The broker says members and brokers were not only not told of any such reduction in benefits before members made their choices last year; they were also not informed when the change became effective in February this year. It was only in May that brokers received a notice communicating the changes. She said the options on which back and neck surgery was still covered were unaffordable to members on the affected options.
The CMS subsequently responded: “Section 29(1)(l) of the Medical Schemes Act (MSA) provides for advance notice to be given to members. The Bonitas scheme rules provide for a 30-day advance notice to be given. Usually dates for option changes will close after the registration of rules to allow for members to make informed choices. If the scheme did not provide this notice in December 2020, then they have transgressed the MSA and their own rules.”
Response from Bonitas
Lee Callakoppen, the principal officer of Bonitas Medical Fund, responded as follows: “The scheme rules state that the board may make any changes to the rules at any time, except for certain reserved matters, which requires the consent of members. In the present circumstances, had the benefits deviated by more than 25%, then the members would have had to give their consent for the rule amendment. However, the changes to the benefits did not constitute a deviation by 25% or more and, accordingly, the board was entitled to adopt the amendments and submit them to the Registrar for consideration. Our rules, as correctly stated, were amended and approved by the Registrar in February 2021.
“The amended rules were immediately placed on the Bonitas website to ensure that members and brokers would be able to access these freely. In addition, the amended rules could immediately be accessed via any of the Bonitas customer service channels … The scheme embarked upon a communication process with all brokers regarding the rule amendments as soon as the Registrar approved them and we find it strange that it is after a significant lapse of time that this query has surfaced.

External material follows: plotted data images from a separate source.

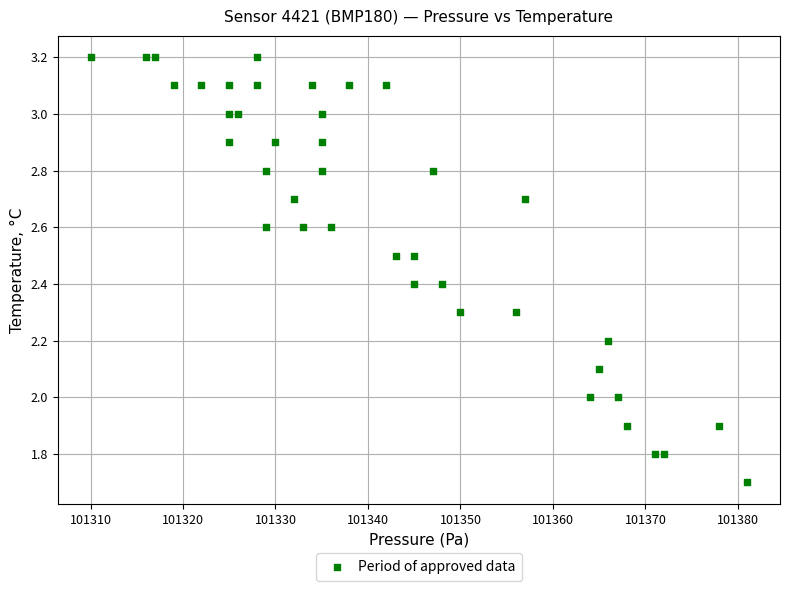

What is the range of Y values (max minus min)?

1.5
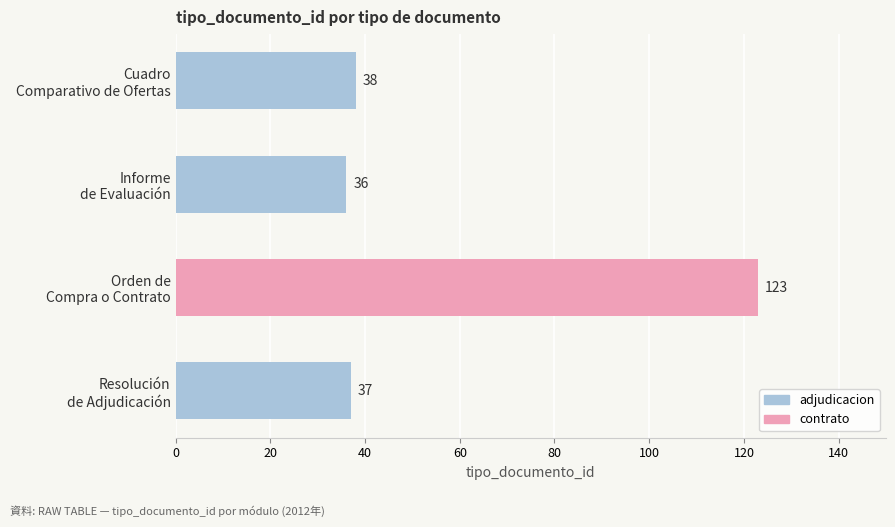

What is the value of the 4th bar from the top?

37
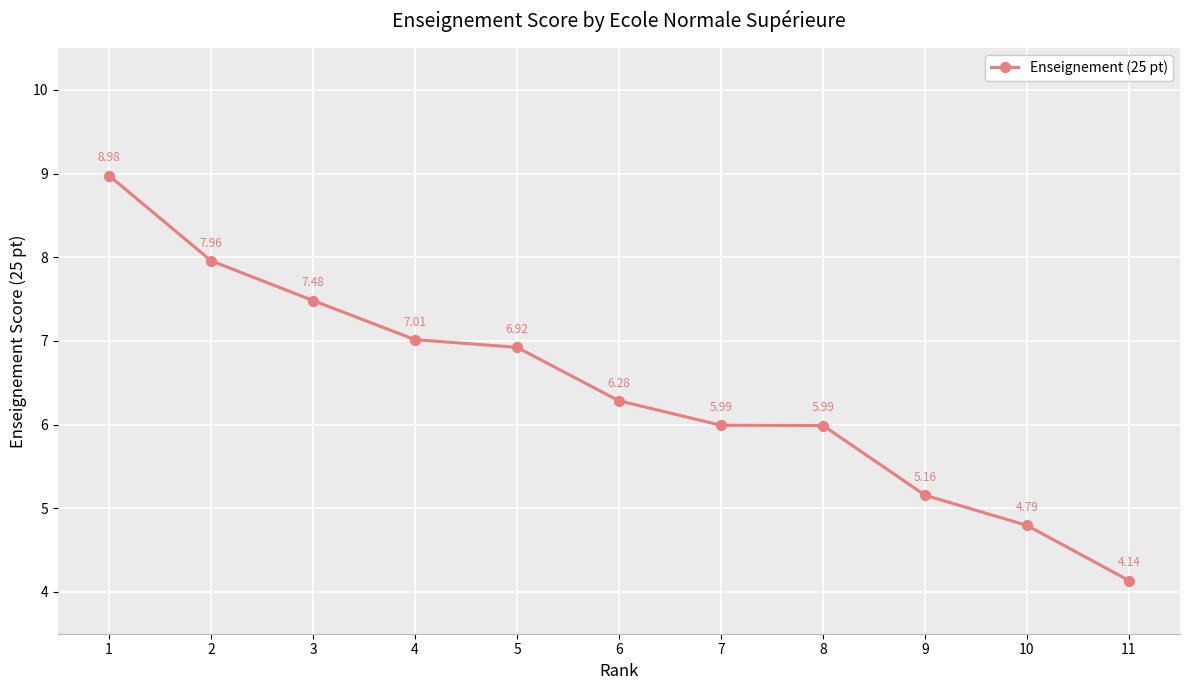

Which category has the highest value across all series?

1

“We reject the allegations that the rule changes were detrimental to members, as we opted to manage all concerns on a case-by-case basis so that we would evaluate each case on its own merit. To date all cases that were escalated were properly considered and dealt with in a manner which did not prejudice a member.”
Callakoppen also pointed out that:
- To mitigate against any potential prejudice which members may have experienced, Bonitas allowed mid-year option changes to members requesting this.
- Due to the Covid-19 pandemic, there was a substantial decrease in elective surgeries, so that the number of members impacted by the rule amendment was limited
- Bonitas waived restrictions for members on network options during high volumes of Covid-19 cases to ensure access to care for its members. This mitigated against any possible negative impact of the rule amendment.
- Members who had planned these procedures were managed through the pre-authorisation processes to ensure they were supported.
On the apparent lack of a 30-day notice period given to members, raised by the CMS, Callakoppen said: “When scheme rules are changed, then implementation should only occur 30 days after the date of change. This means members who fell within the 30-day period were not prejudiced, as their concerns were addressed on a case-by-case basis with concessions offered to either change options or extend cover.
“We gave due consideration to each issue raised and can confirm that the process was fair and the impact did not prejudice members. There were 25 cases pertaining to surgery and we managed each as exceptions in favour of the member. The low volume of these escalations indicates clearly that the changes have had a minimal impact on members.”